By Germany's obediently kept political standards, Angela Merkel's fall from grace is unprecedented. She used to be revered as "Ms World" by the country's media; as little as six months ago, she was rated Germany's most popular post-war Chancellor ever. But yesterday most political commentators were asking whether the leader of Europe's biggest economy would survive the next 12 months.

"If Angela Merkel does not start showing more courage from now on, it will be the beginning of the end of her tenure as Chancellor," is how one analyst put it in Der Spiegel magazine. There were scores of other editorials in a similar vein.

Wednesday's German presidential election is the cause of all the dire predictions. It turned into a disaster for Ms Merkel. The Chancellor and her candidate, her chosen candidate, Christian Wulff, were humiliated: Mr Wulff failed to secure a majority in first two rounds of voting and only scraped through in the end, nine hours later, after a third vote – despite the fact that Ms Merkel's coalition enjoys a clear majority in the assembly.
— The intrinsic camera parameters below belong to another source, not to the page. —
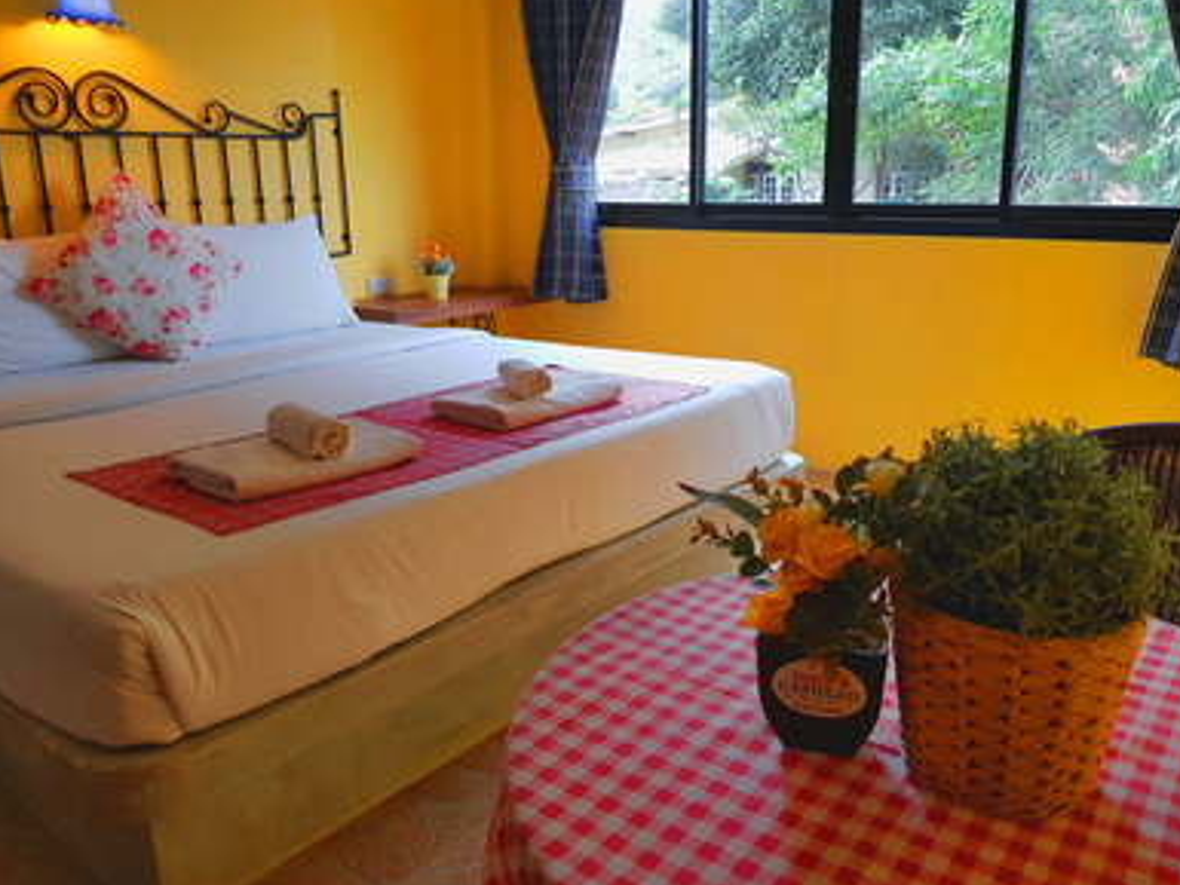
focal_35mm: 27
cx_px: 607
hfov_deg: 65.3
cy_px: 444
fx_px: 921
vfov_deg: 51.4
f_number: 1.7
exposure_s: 1/50
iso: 100
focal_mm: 4.2
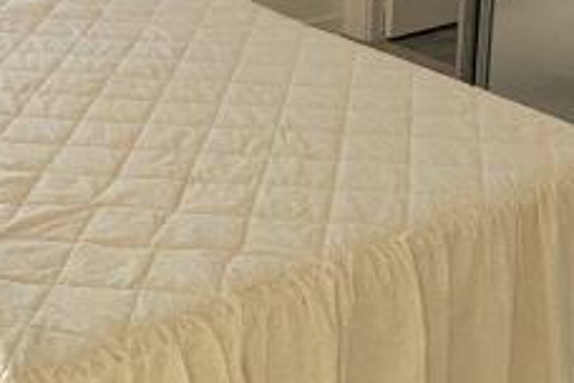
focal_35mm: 75
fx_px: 1196
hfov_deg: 27.0
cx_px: 272
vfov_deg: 17.8
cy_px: 6
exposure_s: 1/2445
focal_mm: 2.35
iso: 48
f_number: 2.2
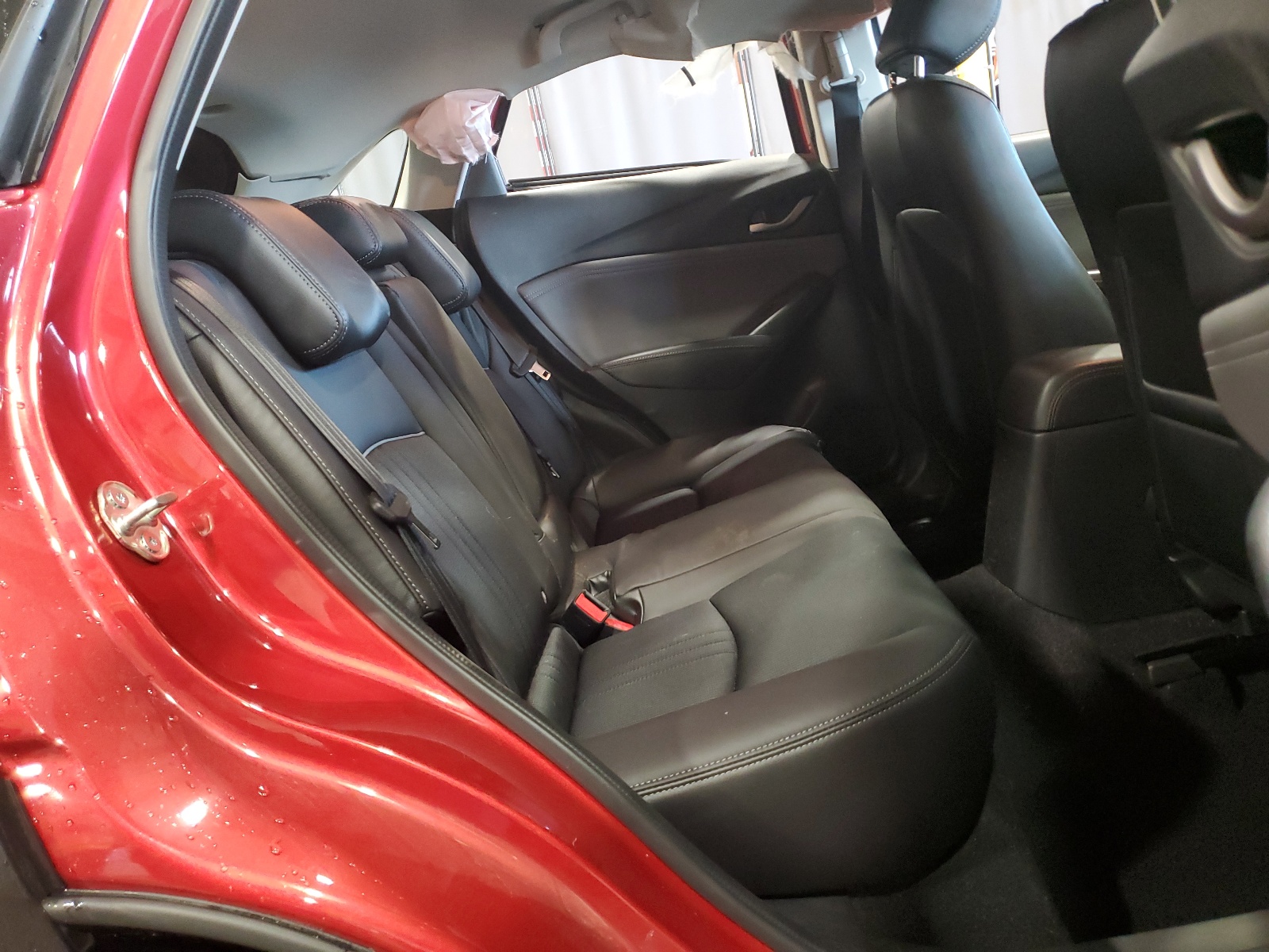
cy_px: 476
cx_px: 634
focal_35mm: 26
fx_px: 953
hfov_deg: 67.3
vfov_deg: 53.1
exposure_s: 1/24
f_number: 1.5
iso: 316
Mr Wulff's dismal performance was the latest and most glaring demonstration of the lack of support Ms Merkel currently has within her warring coalition of conservatives, liberals and Bavarian conservatives. Since the alliance came to power last September, the coalition has done little but bicker. The Chancellor's popularity is down from around 80 per cent last September to 50 per cent. She was able to sell herself to voters as a national saviour during the 2008-09 financial crisis, but came badly unstuck over the eurozone crisis.

She upset the markets and most other EU leaders with claims that the euro was "in danger". The impression given, not only to Germans but to the world, was that Angela Merkel had was dithering and out of control.

The voters punished her severely in key regional elections. One of the consequences is that her coalition has lost its majority in Germany's upper house, and will now have difficulty getting its reforms made law.

Ms Merkel's answer to the eurozone crisis has been to "set an example" to Europe with a €80bn German austerity budget – its biggest ever – at a time when German unemployment is dropping and its exports are starting to boom.

But in the face of her growing unpopularity with the electorate and within her coalition, the package may be politically impossible. Next year she faces six key state elections. Her coalition looks so fragile that if its parties perform badly, her government could collapse in the aftermath of just one of them.